TypeScript is a structural type system, so if you compare two types in TypeScript that have the same members, the TypeScript compiler will consider them equivalent.
As a result of structural type-checking, two types with the same structure will be interchangeable. Here's an example:
type PostId = string | number;
type UserId = string | number;
let userId: UserId = "abc123";
let postId: PostId = "xyz789";
userId = postId;
TypeScript is great and I love it, but it often leads to a false sense of security; the compiler considering types with the same structure equivalent leads to some hard-to-find bugs.
Here's a simple example of it:
let userId: UserId = "abc123";
let postId: PostId = "xyz789";
const fetchPostById = (postId: PostId): Post => {
};
fetchPostById(userId);
Casually let your back-end server figure out what to do with the given userId
where it should've received a postId
?
No, let me help you avoid digging into the codebase on a Saturday afternoon because some feature you shipped yesterday is broken:
It's just 5 lines of code and really easy to add to your projects, so
don't install a package for this, ThePrimeagen will hate you for it:
declare const __type: unique symbol;
export type Nominal<Identifier, Type> = Type & {
readonly [__type]: Identifier;
};
Import Nominal
and use it as such:
import { Nominal } from "./nominal";
type UserId = Nominal<"UserId", string>;
type PostId = Nominal<"PostId", string>;
let userId = "randomId" as UserId;
let postId = "randomId" as PostId;
userId = postId;
Finally, now the variables in your projects are compatible if and only if they have the exact same types.
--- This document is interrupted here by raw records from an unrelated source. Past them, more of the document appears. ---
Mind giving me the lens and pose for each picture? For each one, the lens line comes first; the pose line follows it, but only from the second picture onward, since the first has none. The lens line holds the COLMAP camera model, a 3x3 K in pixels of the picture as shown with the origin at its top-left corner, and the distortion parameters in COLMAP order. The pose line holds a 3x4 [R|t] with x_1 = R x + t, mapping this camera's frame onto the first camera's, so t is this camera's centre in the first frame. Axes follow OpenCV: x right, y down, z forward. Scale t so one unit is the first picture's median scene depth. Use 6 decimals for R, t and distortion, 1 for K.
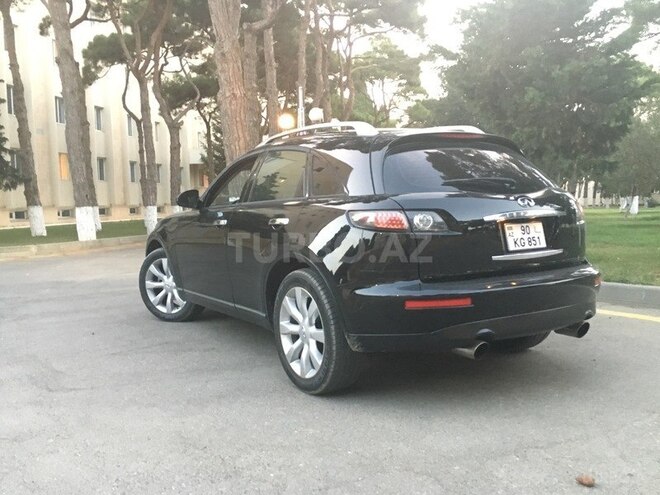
lens RADIAL K [[621.5, 0, 330.0], [0, 621.5, 247.5], [0, 0, 1]] dist [0.041216, -0.003923]
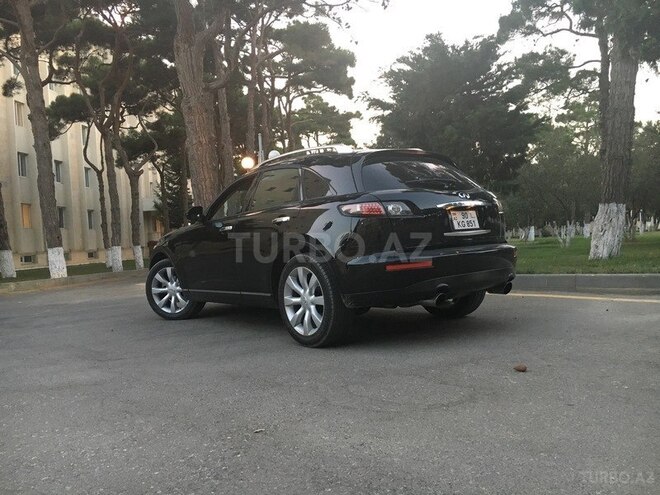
lens RADIAL K [[558.6, 0, 330.0], [0, 558.6, 247.5], [0, 0, 1]] dist [0.039184, -0.002465]
pose [[0.993571, -0.037054, 0.106980, -0.067271], [0.043898, 0.997089, -0.062348, 0.059109], [-0.104358, 0.066643, 0.992304, -0.113289]]
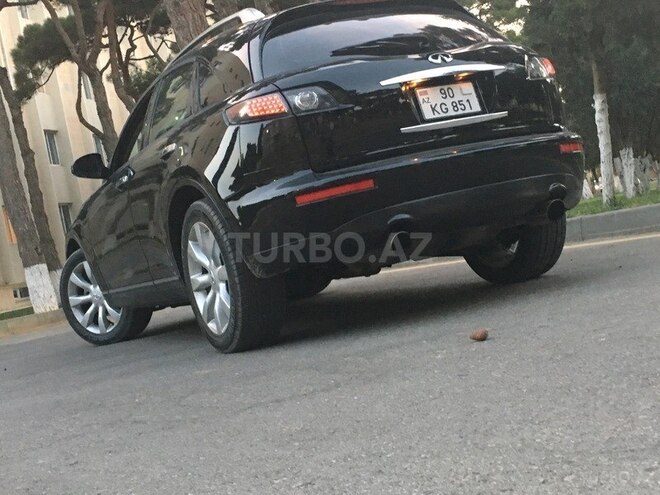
lens RADIAL K [[984.3, 0, 330.0], [0, 984.3, 247.5], [0, 0, 1]] dist [-0.001343, 0.018968]
pose [[0.980280, -0.166821, -0.105936, 0.146023], [0.160811, 0.984972, -0.063005, 0.120219], [0.114855, 0.044727, 0.992375, -0.136082]]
Now your types aren't just structural and have a real identity other than the members contained in the type. The type itself makes the variables unique.
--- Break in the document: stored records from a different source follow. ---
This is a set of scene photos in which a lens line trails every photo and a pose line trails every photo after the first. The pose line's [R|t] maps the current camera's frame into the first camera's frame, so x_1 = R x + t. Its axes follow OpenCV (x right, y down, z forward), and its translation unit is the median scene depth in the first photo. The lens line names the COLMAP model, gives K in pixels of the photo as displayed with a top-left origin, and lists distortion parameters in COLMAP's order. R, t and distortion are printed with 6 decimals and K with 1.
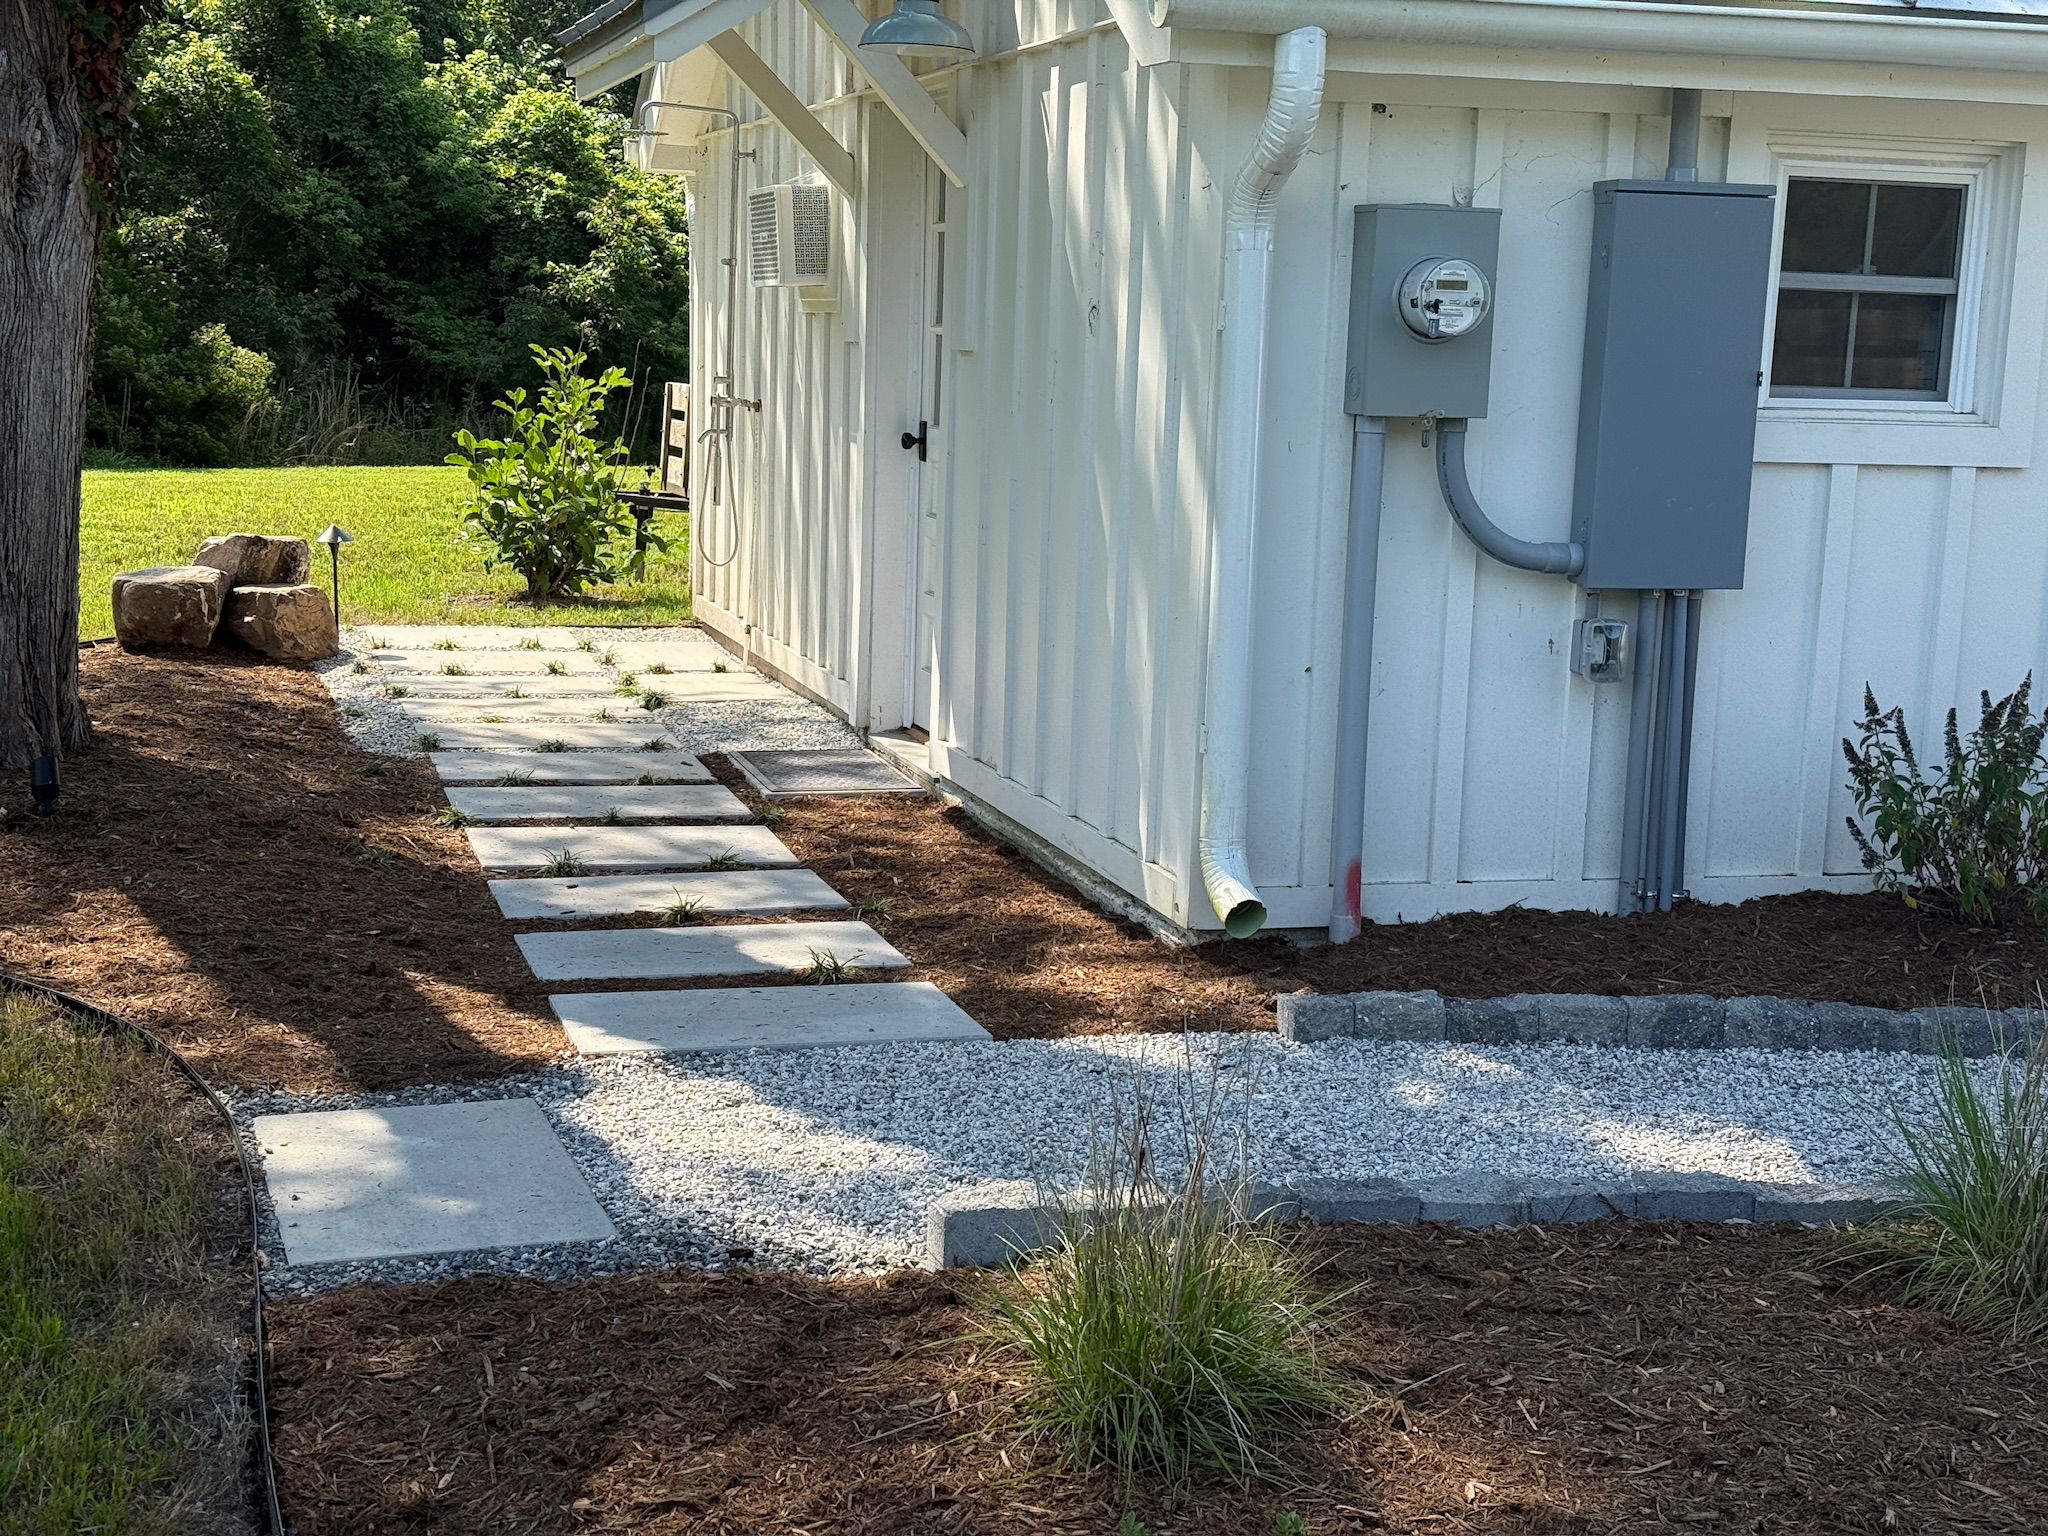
lens RADIAL K [[2859.1, 0, 1024.0], [0, 2859.1, 768.0], [0, 0, 1]] dist [0.029715, 0.041111]
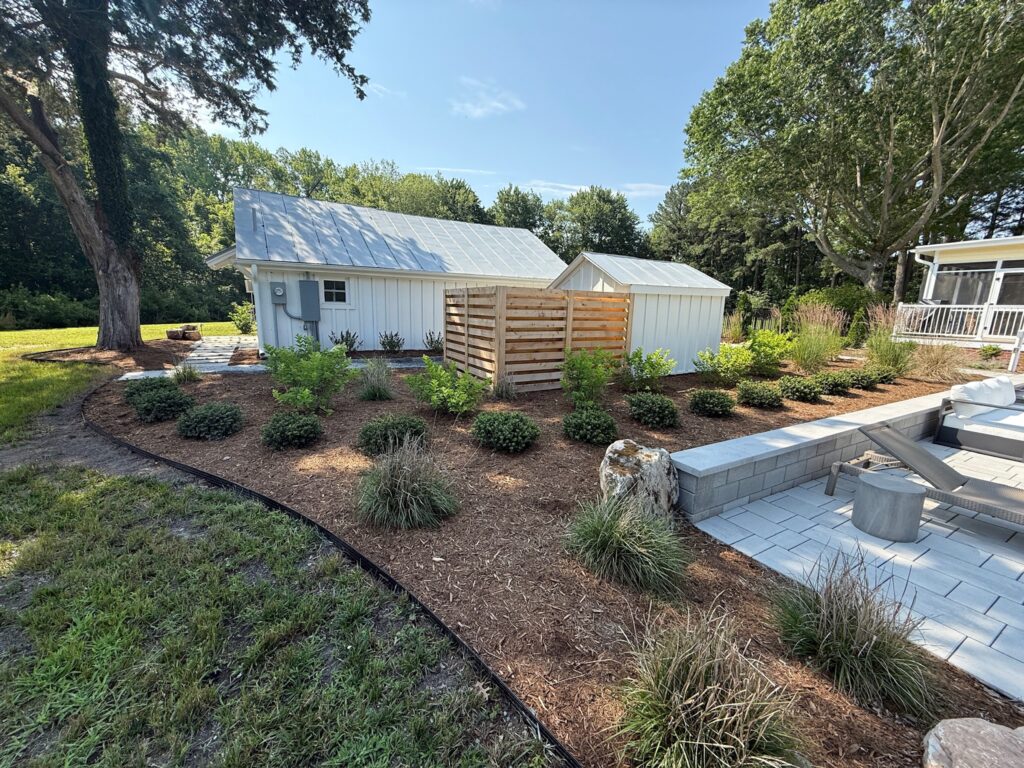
lens RADIAL K [[405.4, 0, 512.0], [0, 405.4, 384.0], [0, 0, 1]] dist [0.001275, 0.000092]
pose [[0.960203, -0.054284, 0.273977, 0.496036], [0.042235, 0.997871, 0.049692, 0.116561], [-0.276091, -0.036143, 0.960452, -0.571871]]
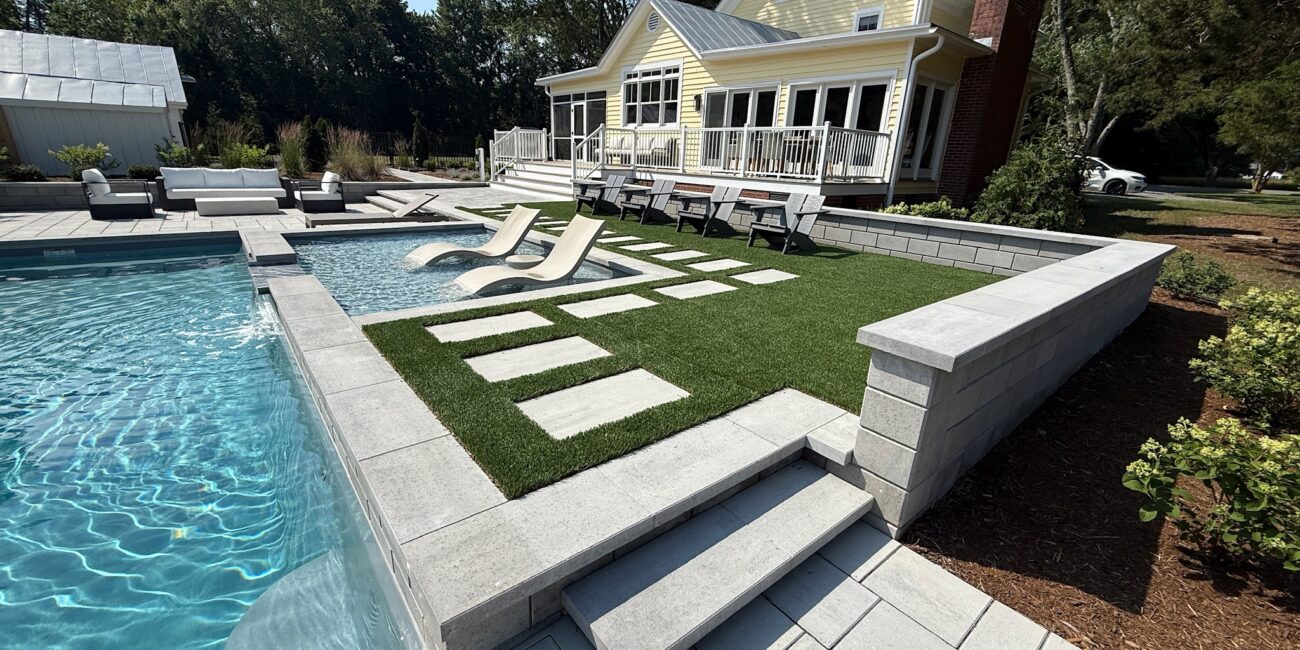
lens RADIAL K [[516.0, 0, 650.0], [0, 516.0, 325.0], [0, 0, 1]] dist [-0.007835, 0.005332]
pose [[0.901446, -0.130253, 0.412830, 2.353146], [0.053936, 0.980022, 0.191437, 0.487113], [-0.429518, -0.150303, 0.890463, -2.393730]]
Due to this, now the variable holds some meaning not just in its value, but also in its type, and you can take advantage of the variable's type having some meaning throughout your code. For instance:
type SortedArray<T> = Nominal<"SortedArray", Array<T>>;
const sortArray = <T>(arr: Array<T>): SortedArray<T> => {
return arr.sort() as SortedArray<T>;
};
const binarySearch = <T>(
sorted: SortedArray<T>,
val: T
): number | undefined => {
};
const arr = [10, 68, 35, 26, 42, 5];
binarySearch(arr, 39);
const sortedArray = sortArray(arr);
binarySearch(sortedArray, 39);
The pre-requisite of the Binary Search algorithm is that the input array that it operates on should be sorted.
So when you use the Binary Search algorithm, you're going to want to make sure the input array you pass in is always sorted.
To do this, you will perhaps sort the input array within the binarySearch
function itself, or perhaps make sure to always sort the array before you pass it to the binarySearch
function?
With using types this way, you can eliminate so many redundancies in your code that perform such validation checks.
This helps you beyond just making your code type-safe; it makes your code more performant.
Now you know for sure whether an Array is sorted or not, and handle things accordingly.
Under the hood, we're taking advantages of JavaScript's Symbol
:
const s1 = Symbol();
const s2 = Symbol();
const s3 = Symbol("randomSymbol");
const s4 = Symbol("randomSymbol");
s1 === s2;
s3 === s4;
Symbol()
in JavaScript returns a primitive data type (symbol
) which is guaranteed to be a unique value. The Symbol
constructor also takes in a string value that serves as a description of that symbol -- note that it has nothing to do with the "identity" of a symbol other than that.
We use symbols as unique symbols
, as such:
declare const __type: unique symbol;
export type Nominal<Identifier, Type> = Type & {
readonly [__type]: Identifier;
};
According to the
TypeScript Docs; "Each reference to a
unique symbol
implies a completely unique identity that’s tied to a given declaration."
As evident from the TypeScript errors in the first example of Nominal types in practice:
As you can see, all we are really doing is intersecting the type string
with {readonly __type: "PostId"}
by using TypeScript's intersection type operator &
.
We can't assign the nominal types to variables directly, so we need to use as
everywhere;
const userId: UserId = "abc123";
But as a work-around to that, you can have functions to type-cast your variables into nominal types, as such:
function UserId(id: string): UserId {
return id as UserId;
}
function PostId(id: string): PostId {
return id as PostId;
}
let userId = UserId('id');
let postId = PostId('id');
And with just that, your code has type-safety 10x
better than TypeScript's type-safety. Cheers!